§ **Tâches à effectuer**
a. Dans le texte sur la tension narrative, avec quoi Étienne pare-t-il le premier coup ?
b. Rédigez la suite du texte sur la tension narrative, en reprenant après sa dernière phrase.

31Tout le passage (7) est marqué par une grande tension narrative. Les deux adversaires doivent agir vite pour ne pas être blessés. Ainsi, après être averti que son adversaire a un couteau, Étienne n’a « que le temps de parer le premier coup avec son bras ». Le lecteur a la sensation que le procès (« parer » ; pour ne pas parler du « premier coup ») lui a échappé, s’étant produit de manière trop précoce pour être saisi dès sa borne initiale. Une analogie entre la perception du protagoniste et celle du lecteur se fait voir. Alors qu’Étienne parvient à peine à « parer le premier coup avec son bras », le lecteur arrive juste à entrevoir le résultat aussi bien du « premier coup » que de la défense d’Étienne. En d’autres termes, l’action se passe tellement vite que le lecteur n’a que le temps d’apercevoir les résultats d’une action trop rapide pour être aperçue directement. La représentation aspectuelle à laquelle est confronté le lecteur traduit ainsi la perception du protagoniste. Pour ce dernier, la grande vitesse de la lutte crée une situation menaçante pour sa vie. Pour le lecteur l’effet de rapidité, dû entre autres à l’usage du PQP, entraîne une augmentation de suspense. Notons qu’un des deux verbes au PQP de rupture (« Déjà, il avait saisi le poignet de Chaval ») intervient après un commentaire du narrateur (« une de ces lames qu’une virole de cuivre fixe dans un manche de buis »). C’est comme si le lecteur avait manqué le procès au PQP de rupture à cause de ce commentaire. Ayant délaissé la lutte pour se focaliser sur le couteau de Chaval, le narrateur semble avoir perdu de vue les combattants et ainsi — par métalepse —, le lecteur manque un moment décisif de la bataille. Paradoxalement, cela contraint le lecteur de ne jamais perdre de vue la situation tensive — dans ce cas la lutte entre Étienne et Chaval —, le dénouement pouvant se décider à tout moment. Baroni affirme que « plus le dénouement apparaît imminent, et plus l’intensité du discours augmente » (2007 : 130). À partir de là se laisse définir un impératif central de la tension narrative : retarder son dénouement pour pouvoir l’entretenir. En même temps, on veut donner au lecteur le sentiment que le dénouement est imminent pour engendrer la plus grande tension narrative. C’est aussi dans ce sens que l’effet de rapidité est directement lié à une accentuation du suspense. L’ellipse de la phase processuelle anticipe un resserrement du nœud et rend ainsi son dénouement plus urgent.

§ **Données**
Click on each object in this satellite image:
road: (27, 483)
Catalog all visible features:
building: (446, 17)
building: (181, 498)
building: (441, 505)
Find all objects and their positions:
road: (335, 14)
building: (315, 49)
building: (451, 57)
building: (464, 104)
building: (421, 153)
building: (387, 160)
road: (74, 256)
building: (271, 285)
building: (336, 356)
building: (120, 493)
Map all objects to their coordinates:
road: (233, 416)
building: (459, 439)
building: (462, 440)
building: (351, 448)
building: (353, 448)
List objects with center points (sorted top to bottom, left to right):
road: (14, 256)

§ **Les réponses**
a. Avec son bras.

b.
32La proximité entre l’IMP de rupture et l’usage analogue du PQP se manifeste parfois dans les traductions :

(8) Il devait y avoir, au bout du chemin creux, derrière un talus, une ambulance volante de premiers secours, dont le personnel s’était mis à explorer le plateau. Rapidement, on dressait une tente, tandis qu’on déballait du fourgon le matériel nécessaire, les quelques outils, les appareils, le linge, de quoi procéder à des pansements hâtifs, avant de diriger les blessés sur Sedan, au fur et à mesure qu’on pouvait se procurer des voitures de transport, qui bientôt allaient manquer. (Zola, La Débâcle, 1892 < Lanson 1909 : 266)

(9) Hinter einem Gehölz am Ende des Hohlweges mußte ein fliegender Verbandsplatz als erste Hilfe eingerichtet sein, dessen Bedienung jetzt die Hochebene abzusuchen begann. Rasch hatten sie ein Zelt aufgeschlagen und aus einem Gepäckwagen das nötige Arbeitszeug hervorgeholt, ihre Werkzeuge, Hilfsgeräte und Leinen für schleunige Verbände, ehe sie die Verwundeten nach Sedan hereinbrachten, was nach Maßgabe der Fuhrwerke geschah, die man sich verschaffen konnte und die bald zu fehlen begannen. (Zola, Der Zusammenbruch, trad. A. Schwarz)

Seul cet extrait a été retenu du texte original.